No cedar man. Its harmful to all reptiles.


----------



## Red Earth Exotics (Apr 25, 2009)

cedar is lethal to reptiles. i would definitely keep trying to find the cyprus mulch. surely there are some nursery's or other home improvement stores that would have it.


----------



## jmiles50 (Apr 25, 2009)

NO DICE :nono


----------



## Schnab (Apr 25, 2009)

Phew, I'm glade I didn't do anything stupid. But yeh, I'll keep looking around for something


----------



## Beasty (Apr 25, 2009)

I have seen aspen used with snakes and I have seen a tegu set-up or two with it as well.

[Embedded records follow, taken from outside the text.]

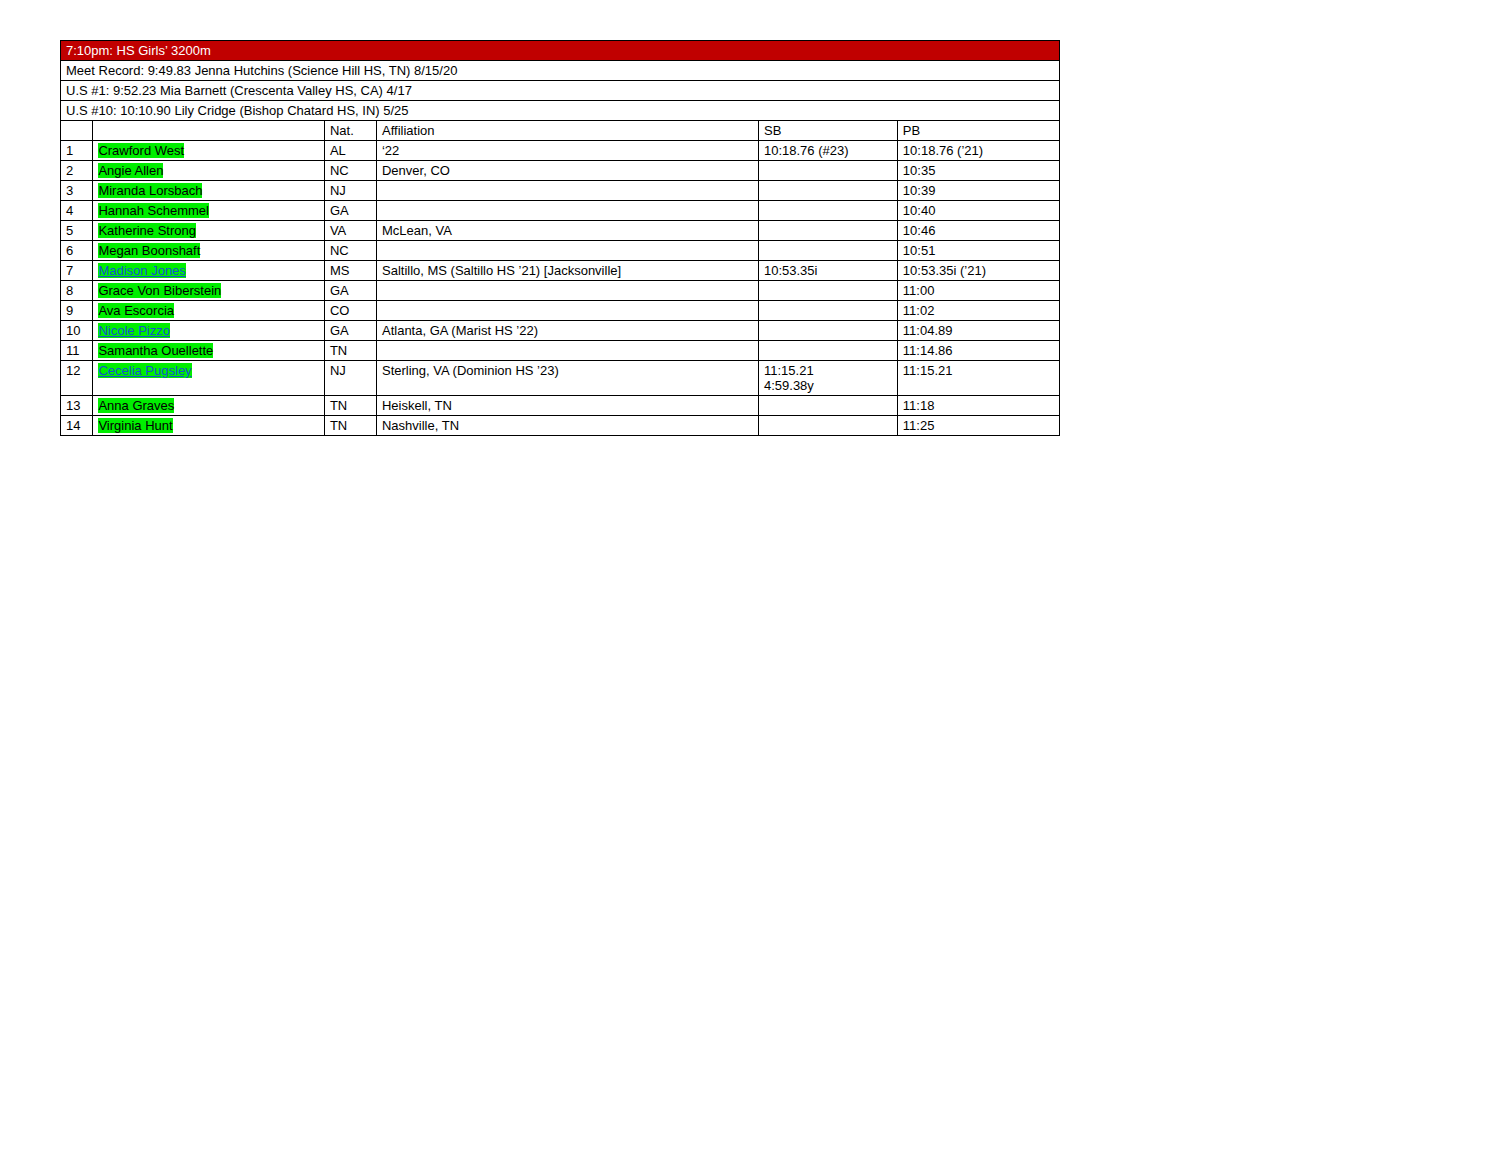| 7:10pm: HS Girls’ 3200m |
| Meet Record: 9:49.83 Jenna Hutchins (Science Hill HS, TN) 8/15/20 |
| U.S #1: 9:52.23 Mia Barnett (Crescenta Valley HS, CA) 4/17 |
| U.S #10: 10:10.90 Lily Cridge (Bishop Chatard HS, IN) 5/25 |
| | | Nat. | Affiliation | SB | PB |
| 1 | Crawford West | AL | ‘22 | 10:18.76 (#23) | 10:18.76 (’21) |
| 2 | Angie Allen | NC | Denver, CO | | 10:35 |
| 3 | Miranda Lorsbach | NJ | | | 10:39 |
| 4 | Hannah Schemmel | GA | | | 10:40 |
| 5 | Katherine Strong | VA | McLean, VA | | 10:46 |
| 6 | Megan Boonshaft | NC | | | 10:51 |
| 7 | Madison Jones | MS | Saltillo, MS (Saltillo HS ’21) [Jacksonville] | 10:53.35i | 10:53.35i (’21) |
| 8 | Grace Von Biberstein | GA | | | 11:00 |
| 9 | Ava Escorcia | CO | | | 11:02 |
| 10 | Nicole Pizzo | GA | Atlanta, GA (Marist HS ’22) | | 11:04.89 |
| 11 | Samantha Ouellette | TN | | | 11:14.86 |
| 12 | Cecelia Pugsley | NJ | Sterling, VA (Dominion HS ’23) | 11:15.21 4:59.38y | 11:15.21 |
| 13 | Anna Graves | TN | Heiskell, TN | | 11:18 |
| 14 | Virginia Hunt | TN | Nashville, TN | | 11:25 |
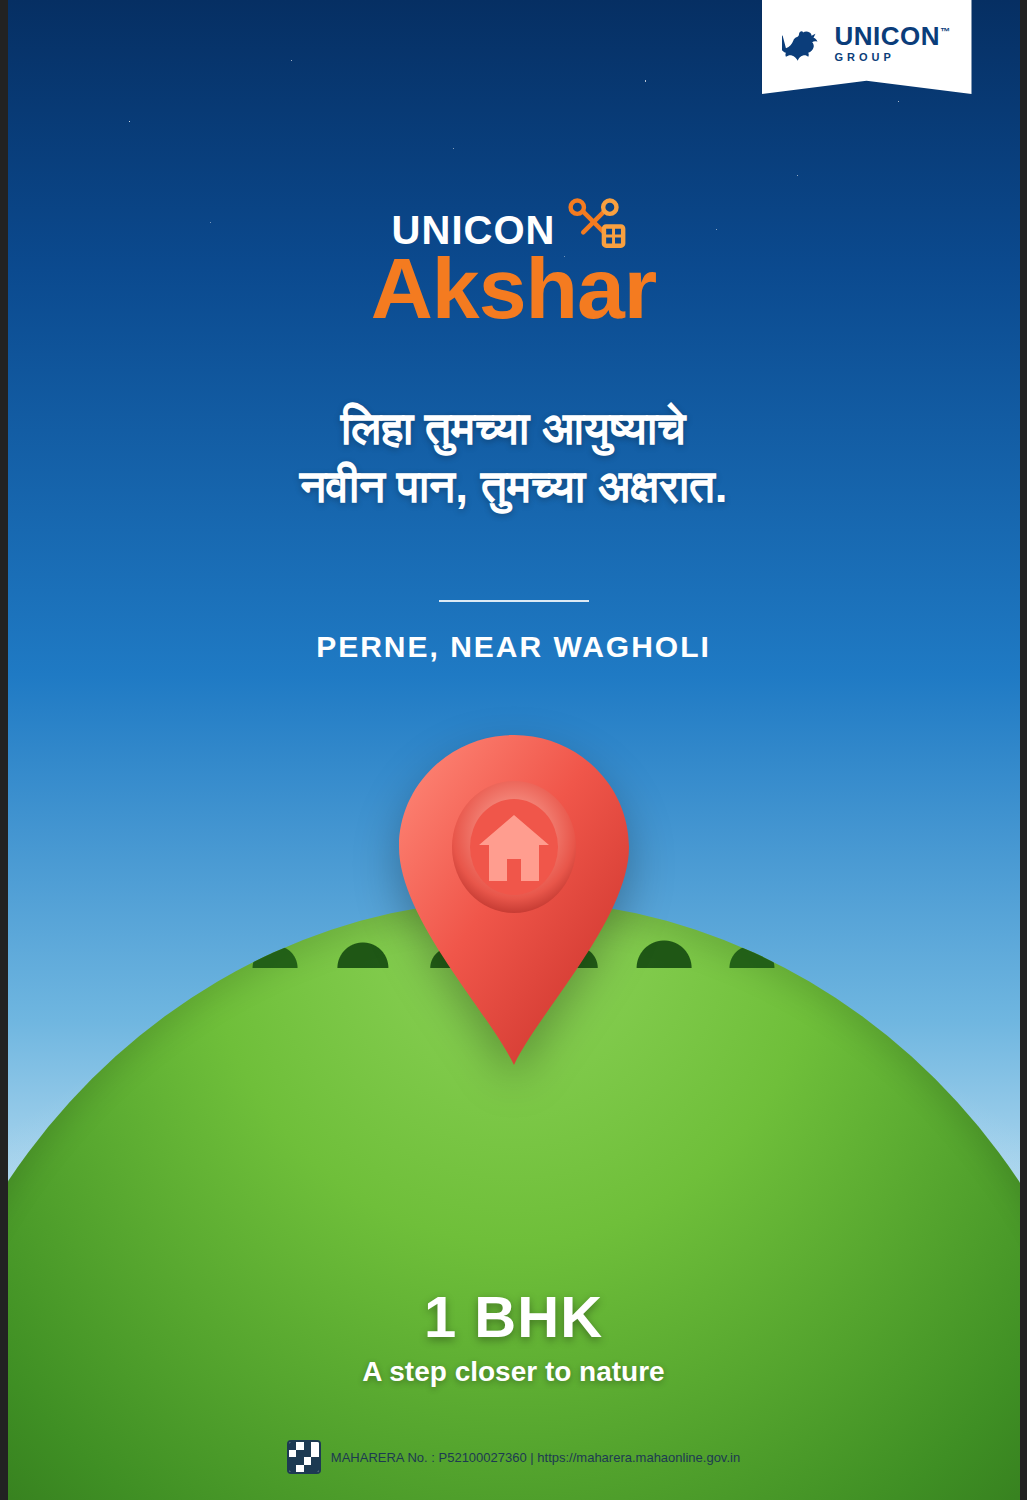UNICON™
GROUP
UNICON
Akshar
लिहा तुमच्या आयुष्याचे
नवीन पान, तुमच्या अक्षरात.
PERNE, NEAR WAGHOLI
1 BHK
A step closer to nature
MAHARERA No. : P52100027360 | https://maharera.mahaonline.gov.in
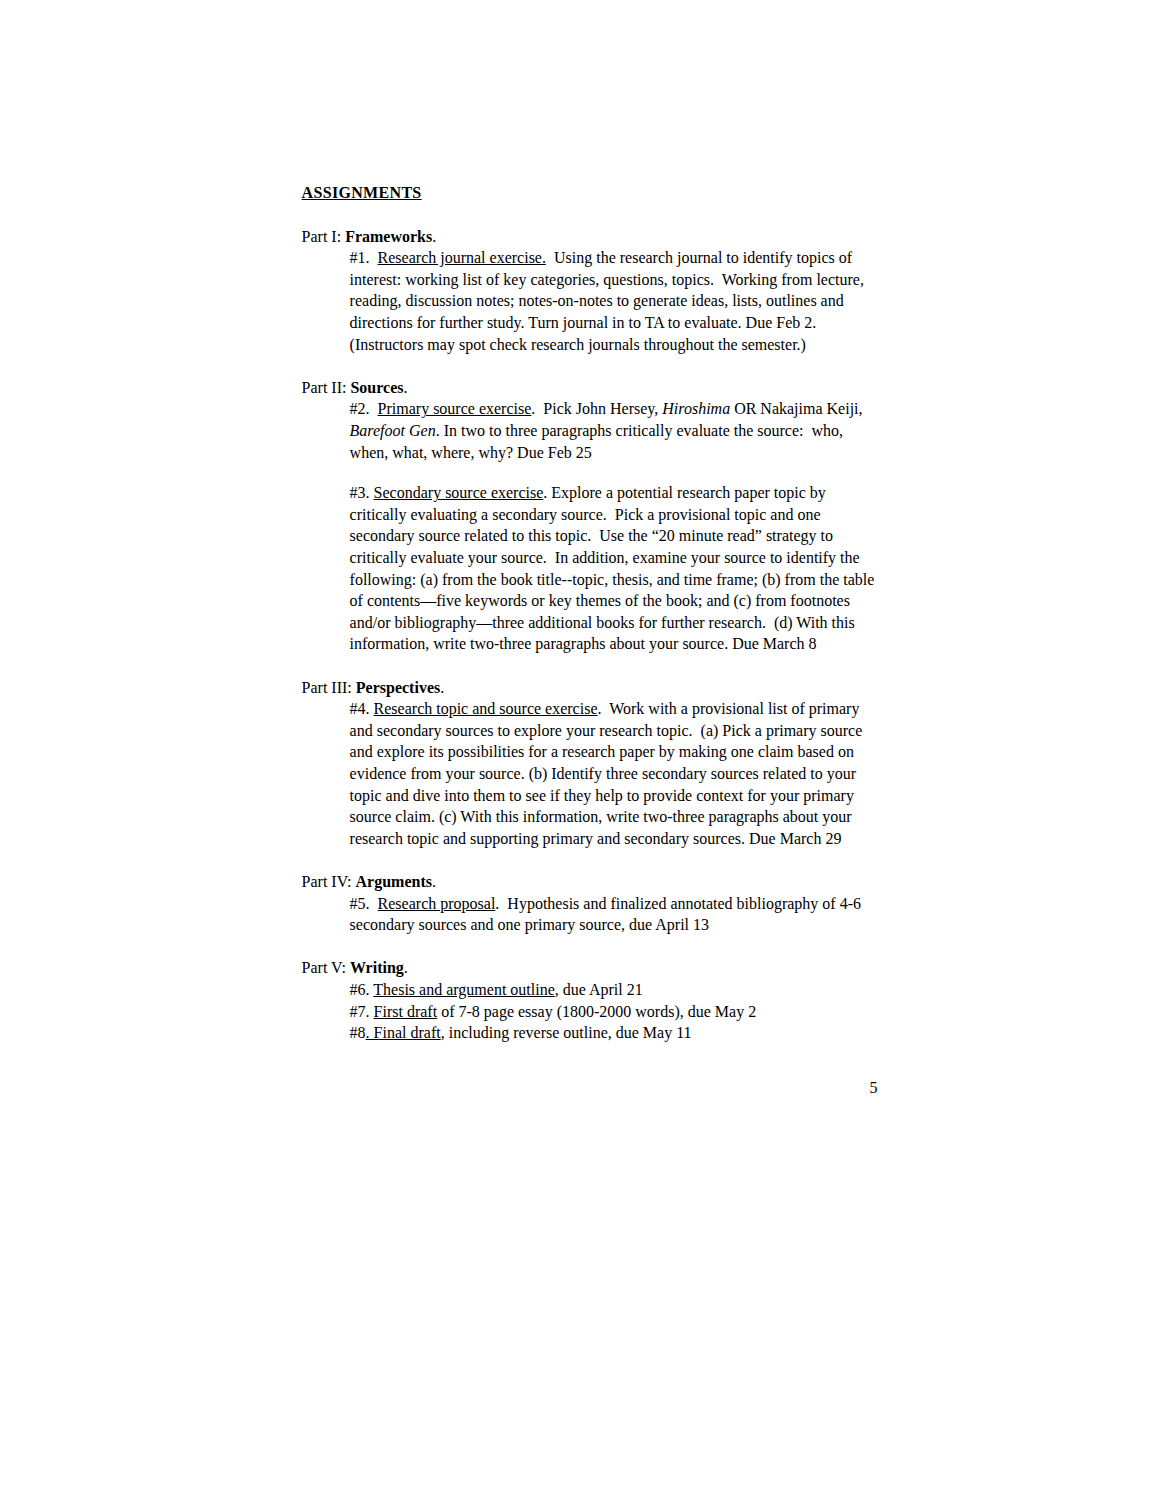ASSIGNMENTS
Part I: Frameworks.
#1. Research journal exercise. Using the research journal to identify topics of interest: working list of key categories, questions, topics. Working from lecture, reading, discussion notes; notes-on-notes to generate ideas, lists, outlines and directions for further study. Turn journal in to TA to evaluate. Due Feb 2. (Instructors may spot check research journals throughout the semester.)
Part II: Sources.
#2. Primary source exercise. Pick John Hersey, Hiroshima OR Nakajima Keiji, Barefoot Gen. In two to three paragraphs critically evaluate the source: who, when, what, where, why? Due Feb 25
#3. Secondary source exercise. Explore a potential research paper topic by critically evaluating a secondary source. Pick a provisional topic and one secondary source related to this topic. Use the “20 minute read” strategy to critically evaluate your source. In addition, examine your source to identify the following: (a) from the book title--topic, thesis, and time frame; (b) from the table of contents—five keywords or key themes of the book; and (c) from footnotes and/or bibliography—three additional books for further research. (d) With this information, write two-three paragraphs about your source. Due March 8
Part III: Perspectives.
#4. Research topic and source exercise. Work with a provisional list of primary and secondary sources to explore your research topic. (a) Pick a primary source and explore its possibilities for a research paper by making one claim based on evidence from your source. (b) Identify three secondary sources related to your topic and dive into them to see if they help to provide context for your primary source claim. (c) With this information, write two-three paragraphs about your research topic and supporting primary and secondary sources. Due March 29
Part IV: Arguments.
#5. Research proposal. Hypothesis and finalized annotated bibliography of 4-6 secondary sources and one primary source, due April 13
Part V: Writing.
#6. Thesis and argument outline, due April 21
#7. First draft of 7-8 page essay (1800-2000 words), due May 2
#8. Final draft, including reverse outline, due May 11
5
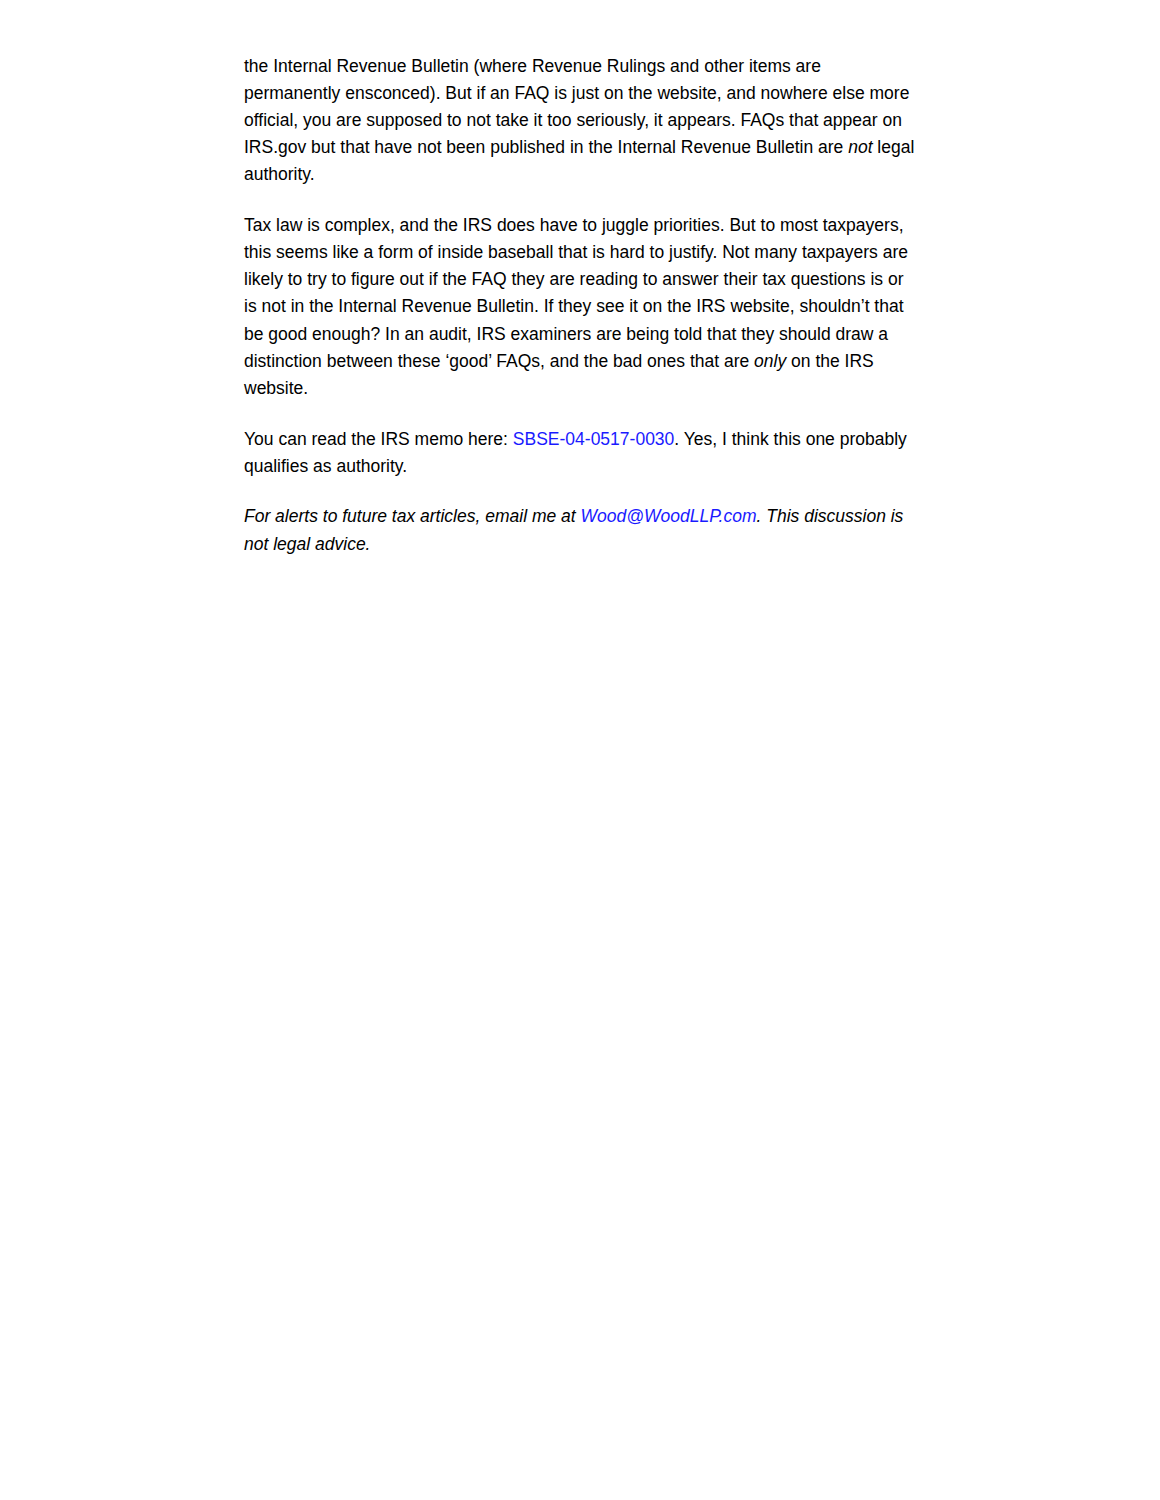the Internal Revenue Bulletin (where Revenue Rulings and other items are permanently ensconced). But if an FAQ is just on the website, and nowhere else more official, you are supposed to not take it too seriously, it appears. FAQs that appear on IRS.gov but that have not been published in the Internal Revenue Bulletin are not legal authority.
Tax law is complex, and the IRS does have to juggle priorities. But to most taxpayers, this seems like a form of inside baseball that is hard to justify. Not many taxpayers are likely to try to figure out if the FAQ they are reading to answer their tax questions is or is not in the Internal Revenue Bulletin. If they see it on the IRS website, shouldn’t that be good enough? In an audit, IRS examiners are being told that they should draw a distinction between these ‘good’ FAQs, and the bad ones that are only on the IRS website.
You can read the IRS memo here: SBSE-04-0517-0030. Yes, I think this one probably qualifies as authority.
For alerts to future tax articles, email me at Wood@WoodLLP.com. This discussion is not legal advice.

Got to be 100% aspen tho, not a blend.(something to watch for with cypress as well- they slip in pine and cedar sometimes so read the bag) 
True Value Hardware or Ace Hardware sell cypress if you can find one locally have them dig into the computer and find the skew # and special order you some. (get several if you can) It should be about $7 or so a 2cu.ft. bag or so.(big honkin bags) If all else fails coconut substrate such as Eco-Earth which also comes in bricks and expands with water will work for the tegu. (sounds like you got something similar)
Good luck to you!


----------



## Schnab (Apr 26, 2009)

Thanks for the suggestions, but the stores you've mentioned, I doubt they have branches in Canada, I did however remember of a gardening store near here that may have cypress mulch.


----------



## Tux (Apr 26, 2009)

Yes here in Canada you will find cypress at gardening stores, also sometimes at home depot, not often but when they have it it's in the gardening section.


----------